Nutanix depends on standard GigE infrastructure, removing the need to buy separate storage processors, storage arrays, FC/FCoE infrastructure, and GigE infrastructure. Instead of the hodge-podge approach of migrating SAN from FC to FCoE with multiple (non)standards, Nutanix defines a future-safe approach. Whenever a new CPU, HDD, or network adapter comes into market, it can be incorporated into your Nutanix Complete Cluster and immediately improve performance.

Large storage vendors do not want disruption—rather they want slow a process of changing one component at a time, so that they have time to reinvent and have their customers buy overprovisioned switches, servers, storage arrays, and vendor-specific HDDs that will be end-of-life in a few years. Customers will be stuck re-provisioning, incrementally upgrading, migrating to new storage arrays and switches, learning new technologies, and spending training dollars, instead of being productive with a few basic and standard technologies.
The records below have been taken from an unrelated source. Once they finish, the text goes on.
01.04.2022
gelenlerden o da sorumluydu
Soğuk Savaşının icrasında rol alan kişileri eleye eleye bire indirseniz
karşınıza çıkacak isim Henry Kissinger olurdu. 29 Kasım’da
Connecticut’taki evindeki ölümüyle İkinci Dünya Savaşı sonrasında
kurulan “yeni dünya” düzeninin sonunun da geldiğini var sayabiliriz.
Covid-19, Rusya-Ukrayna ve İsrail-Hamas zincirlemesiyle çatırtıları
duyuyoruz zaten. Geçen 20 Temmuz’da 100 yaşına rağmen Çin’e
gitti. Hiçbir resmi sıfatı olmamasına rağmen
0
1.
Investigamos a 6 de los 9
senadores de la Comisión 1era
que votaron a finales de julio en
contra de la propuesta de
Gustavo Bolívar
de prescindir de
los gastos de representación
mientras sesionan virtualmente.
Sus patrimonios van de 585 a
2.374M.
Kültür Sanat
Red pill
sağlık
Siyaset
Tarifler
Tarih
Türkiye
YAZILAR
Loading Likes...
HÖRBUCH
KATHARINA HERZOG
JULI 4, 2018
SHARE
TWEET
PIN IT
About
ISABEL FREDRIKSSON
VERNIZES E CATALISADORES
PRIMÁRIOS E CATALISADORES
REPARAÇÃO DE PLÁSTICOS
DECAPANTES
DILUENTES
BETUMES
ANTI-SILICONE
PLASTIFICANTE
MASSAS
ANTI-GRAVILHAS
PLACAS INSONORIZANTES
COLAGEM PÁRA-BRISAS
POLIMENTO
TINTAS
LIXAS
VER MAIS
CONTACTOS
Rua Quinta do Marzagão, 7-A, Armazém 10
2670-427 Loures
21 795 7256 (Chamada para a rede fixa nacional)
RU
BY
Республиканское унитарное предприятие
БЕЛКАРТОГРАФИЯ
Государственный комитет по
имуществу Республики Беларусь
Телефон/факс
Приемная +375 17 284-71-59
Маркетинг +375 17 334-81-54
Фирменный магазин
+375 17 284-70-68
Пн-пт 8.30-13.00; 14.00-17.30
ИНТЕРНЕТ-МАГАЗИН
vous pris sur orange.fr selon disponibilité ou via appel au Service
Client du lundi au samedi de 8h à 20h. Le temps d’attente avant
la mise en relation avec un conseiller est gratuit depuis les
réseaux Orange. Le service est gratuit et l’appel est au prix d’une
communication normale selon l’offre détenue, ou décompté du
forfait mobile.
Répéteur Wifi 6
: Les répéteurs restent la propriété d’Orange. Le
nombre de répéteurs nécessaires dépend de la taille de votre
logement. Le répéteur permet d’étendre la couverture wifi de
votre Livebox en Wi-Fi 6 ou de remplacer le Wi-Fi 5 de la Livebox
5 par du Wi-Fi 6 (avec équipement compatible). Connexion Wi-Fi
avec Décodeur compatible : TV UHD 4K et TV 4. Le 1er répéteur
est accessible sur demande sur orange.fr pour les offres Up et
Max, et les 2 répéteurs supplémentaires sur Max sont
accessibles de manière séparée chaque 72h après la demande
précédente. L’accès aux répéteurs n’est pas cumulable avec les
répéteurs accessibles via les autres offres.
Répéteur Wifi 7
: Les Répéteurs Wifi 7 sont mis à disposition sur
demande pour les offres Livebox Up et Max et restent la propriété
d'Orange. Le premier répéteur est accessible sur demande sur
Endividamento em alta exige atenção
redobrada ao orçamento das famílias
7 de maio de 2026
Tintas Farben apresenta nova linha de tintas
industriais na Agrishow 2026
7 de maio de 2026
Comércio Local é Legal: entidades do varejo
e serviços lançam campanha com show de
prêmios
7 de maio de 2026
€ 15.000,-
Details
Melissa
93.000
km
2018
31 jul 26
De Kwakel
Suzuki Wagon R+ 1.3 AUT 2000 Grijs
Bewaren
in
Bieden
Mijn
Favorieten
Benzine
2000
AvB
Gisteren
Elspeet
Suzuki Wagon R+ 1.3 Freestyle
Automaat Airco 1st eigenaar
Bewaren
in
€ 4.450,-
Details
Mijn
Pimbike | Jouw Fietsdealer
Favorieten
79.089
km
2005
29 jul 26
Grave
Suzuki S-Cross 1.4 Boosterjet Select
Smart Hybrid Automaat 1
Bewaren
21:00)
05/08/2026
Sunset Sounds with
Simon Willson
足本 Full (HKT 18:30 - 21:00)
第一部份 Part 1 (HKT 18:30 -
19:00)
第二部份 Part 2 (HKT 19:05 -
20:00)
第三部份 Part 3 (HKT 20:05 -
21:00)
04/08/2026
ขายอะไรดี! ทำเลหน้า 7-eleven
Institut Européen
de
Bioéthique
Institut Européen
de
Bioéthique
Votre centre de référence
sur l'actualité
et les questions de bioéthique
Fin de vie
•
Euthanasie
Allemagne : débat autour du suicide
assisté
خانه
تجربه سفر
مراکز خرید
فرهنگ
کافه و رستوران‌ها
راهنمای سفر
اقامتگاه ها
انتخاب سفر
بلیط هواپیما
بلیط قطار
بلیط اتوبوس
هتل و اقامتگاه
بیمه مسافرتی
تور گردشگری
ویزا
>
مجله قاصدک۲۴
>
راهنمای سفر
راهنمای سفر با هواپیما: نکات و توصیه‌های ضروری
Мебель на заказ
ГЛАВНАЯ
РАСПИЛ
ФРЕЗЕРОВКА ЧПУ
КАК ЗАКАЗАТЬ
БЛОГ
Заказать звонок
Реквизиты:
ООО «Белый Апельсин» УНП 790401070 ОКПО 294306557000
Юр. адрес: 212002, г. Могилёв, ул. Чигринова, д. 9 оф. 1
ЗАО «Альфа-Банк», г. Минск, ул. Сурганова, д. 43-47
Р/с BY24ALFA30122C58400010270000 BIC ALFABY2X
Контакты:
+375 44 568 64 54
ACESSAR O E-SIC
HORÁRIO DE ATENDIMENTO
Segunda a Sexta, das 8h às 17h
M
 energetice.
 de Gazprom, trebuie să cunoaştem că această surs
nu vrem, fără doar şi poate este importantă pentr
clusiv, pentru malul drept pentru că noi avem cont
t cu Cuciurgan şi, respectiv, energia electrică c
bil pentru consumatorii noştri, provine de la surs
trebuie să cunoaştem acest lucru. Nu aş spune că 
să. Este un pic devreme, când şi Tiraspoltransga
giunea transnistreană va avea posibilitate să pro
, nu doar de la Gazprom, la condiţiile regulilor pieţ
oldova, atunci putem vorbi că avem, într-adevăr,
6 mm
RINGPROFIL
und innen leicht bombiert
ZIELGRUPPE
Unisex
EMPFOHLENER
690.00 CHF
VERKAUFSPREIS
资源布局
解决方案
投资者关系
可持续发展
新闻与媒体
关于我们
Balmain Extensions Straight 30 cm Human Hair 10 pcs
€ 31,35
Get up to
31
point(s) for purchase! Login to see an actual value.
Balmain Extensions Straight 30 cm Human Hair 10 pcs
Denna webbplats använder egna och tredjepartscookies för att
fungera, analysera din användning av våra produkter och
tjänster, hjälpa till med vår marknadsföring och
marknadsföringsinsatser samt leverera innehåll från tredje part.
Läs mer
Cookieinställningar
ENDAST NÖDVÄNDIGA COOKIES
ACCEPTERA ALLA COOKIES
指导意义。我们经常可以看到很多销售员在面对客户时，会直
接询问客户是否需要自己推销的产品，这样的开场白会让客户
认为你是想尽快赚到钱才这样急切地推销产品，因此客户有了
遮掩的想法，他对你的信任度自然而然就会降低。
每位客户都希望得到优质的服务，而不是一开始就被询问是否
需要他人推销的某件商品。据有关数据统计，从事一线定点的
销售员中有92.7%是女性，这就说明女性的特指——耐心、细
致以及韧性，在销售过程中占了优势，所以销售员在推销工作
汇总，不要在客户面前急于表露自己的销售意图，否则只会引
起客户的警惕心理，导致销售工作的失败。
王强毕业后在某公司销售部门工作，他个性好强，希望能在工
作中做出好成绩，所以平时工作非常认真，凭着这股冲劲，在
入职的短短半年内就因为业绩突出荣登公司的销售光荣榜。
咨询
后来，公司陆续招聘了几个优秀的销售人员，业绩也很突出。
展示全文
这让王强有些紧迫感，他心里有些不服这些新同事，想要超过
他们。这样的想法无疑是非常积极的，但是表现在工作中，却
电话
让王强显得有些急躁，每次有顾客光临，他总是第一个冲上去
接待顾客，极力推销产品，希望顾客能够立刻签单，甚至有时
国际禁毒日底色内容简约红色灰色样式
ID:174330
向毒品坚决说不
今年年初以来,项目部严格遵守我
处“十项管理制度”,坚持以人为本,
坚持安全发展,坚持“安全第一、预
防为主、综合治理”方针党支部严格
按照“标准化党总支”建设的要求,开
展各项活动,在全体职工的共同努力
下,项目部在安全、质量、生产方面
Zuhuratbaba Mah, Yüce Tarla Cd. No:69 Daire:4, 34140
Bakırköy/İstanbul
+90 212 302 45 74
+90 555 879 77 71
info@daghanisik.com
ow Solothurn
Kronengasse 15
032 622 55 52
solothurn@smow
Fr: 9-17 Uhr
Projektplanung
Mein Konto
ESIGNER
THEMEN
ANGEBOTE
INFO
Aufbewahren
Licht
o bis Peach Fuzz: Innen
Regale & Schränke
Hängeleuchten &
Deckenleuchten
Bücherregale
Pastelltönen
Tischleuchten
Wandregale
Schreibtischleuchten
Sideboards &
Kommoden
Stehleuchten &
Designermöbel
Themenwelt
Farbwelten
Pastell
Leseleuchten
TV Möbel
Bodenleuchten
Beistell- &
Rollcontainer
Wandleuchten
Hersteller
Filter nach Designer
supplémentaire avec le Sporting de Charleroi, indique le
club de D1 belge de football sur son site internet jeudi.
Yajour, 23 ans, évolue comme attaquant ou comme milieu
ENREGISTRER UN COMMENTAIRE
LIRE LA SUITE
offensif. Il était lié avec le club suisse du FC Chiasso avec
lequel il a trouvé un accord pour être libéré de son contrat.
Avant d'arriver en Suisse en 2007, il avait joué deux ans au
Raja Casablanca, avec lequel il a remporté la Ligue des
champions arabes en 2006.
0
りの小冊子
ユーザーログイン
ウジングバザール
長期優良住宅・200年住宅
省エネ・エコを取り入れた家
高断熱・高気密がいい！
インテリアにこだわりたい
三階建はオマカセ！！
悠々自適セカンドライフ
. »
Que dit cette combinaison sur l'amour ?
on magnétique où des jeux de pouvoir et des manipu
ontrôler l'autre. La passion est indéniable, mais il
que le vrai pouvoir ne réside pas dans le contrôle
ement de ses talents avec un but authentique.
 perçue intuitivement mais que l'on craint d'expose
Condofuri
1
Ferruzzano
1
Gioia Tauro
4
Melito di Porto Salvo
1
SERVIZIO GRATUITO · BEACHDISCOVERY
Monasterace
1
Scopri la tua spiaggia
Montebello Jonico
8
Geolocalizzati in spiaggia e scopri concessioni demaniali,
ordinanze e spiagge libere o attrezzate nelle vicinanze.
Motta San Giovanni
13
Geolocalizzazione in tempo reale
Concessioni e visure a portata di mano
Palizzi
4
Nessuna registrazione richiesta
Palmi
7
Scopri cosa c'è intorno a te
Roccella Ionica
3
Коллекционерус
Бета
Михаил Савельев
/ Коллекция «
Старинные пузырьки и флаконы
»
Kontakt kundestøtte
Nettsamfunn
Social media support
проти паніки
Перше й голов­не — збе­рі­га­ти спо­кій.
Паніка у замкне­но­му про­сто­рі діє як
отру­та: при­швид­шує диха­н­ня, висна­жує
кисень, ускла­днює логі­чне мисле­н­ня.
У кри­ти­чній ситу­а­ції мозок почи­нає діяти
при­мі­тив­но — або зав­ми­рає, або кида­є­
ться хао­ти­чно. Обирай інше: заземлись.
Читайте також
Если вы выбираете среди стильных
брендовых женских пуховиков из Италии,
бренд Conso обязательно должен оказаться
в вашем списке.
Some aspects of FCoE—VN-Tag to create VIFs (SR_IOV) and lossless (or, wryly, lessloss) Ethernet—need to be incorporated into the next generation of Ethernet switches. Others—virtual fibre channel (VFC) interface and FCoE initialization protocol (FIP)—should be left behind.

It is time to move beyond the complexity of the past and build a flexible, agile, and standards-based datacenter with Nutanix Complete Cluster.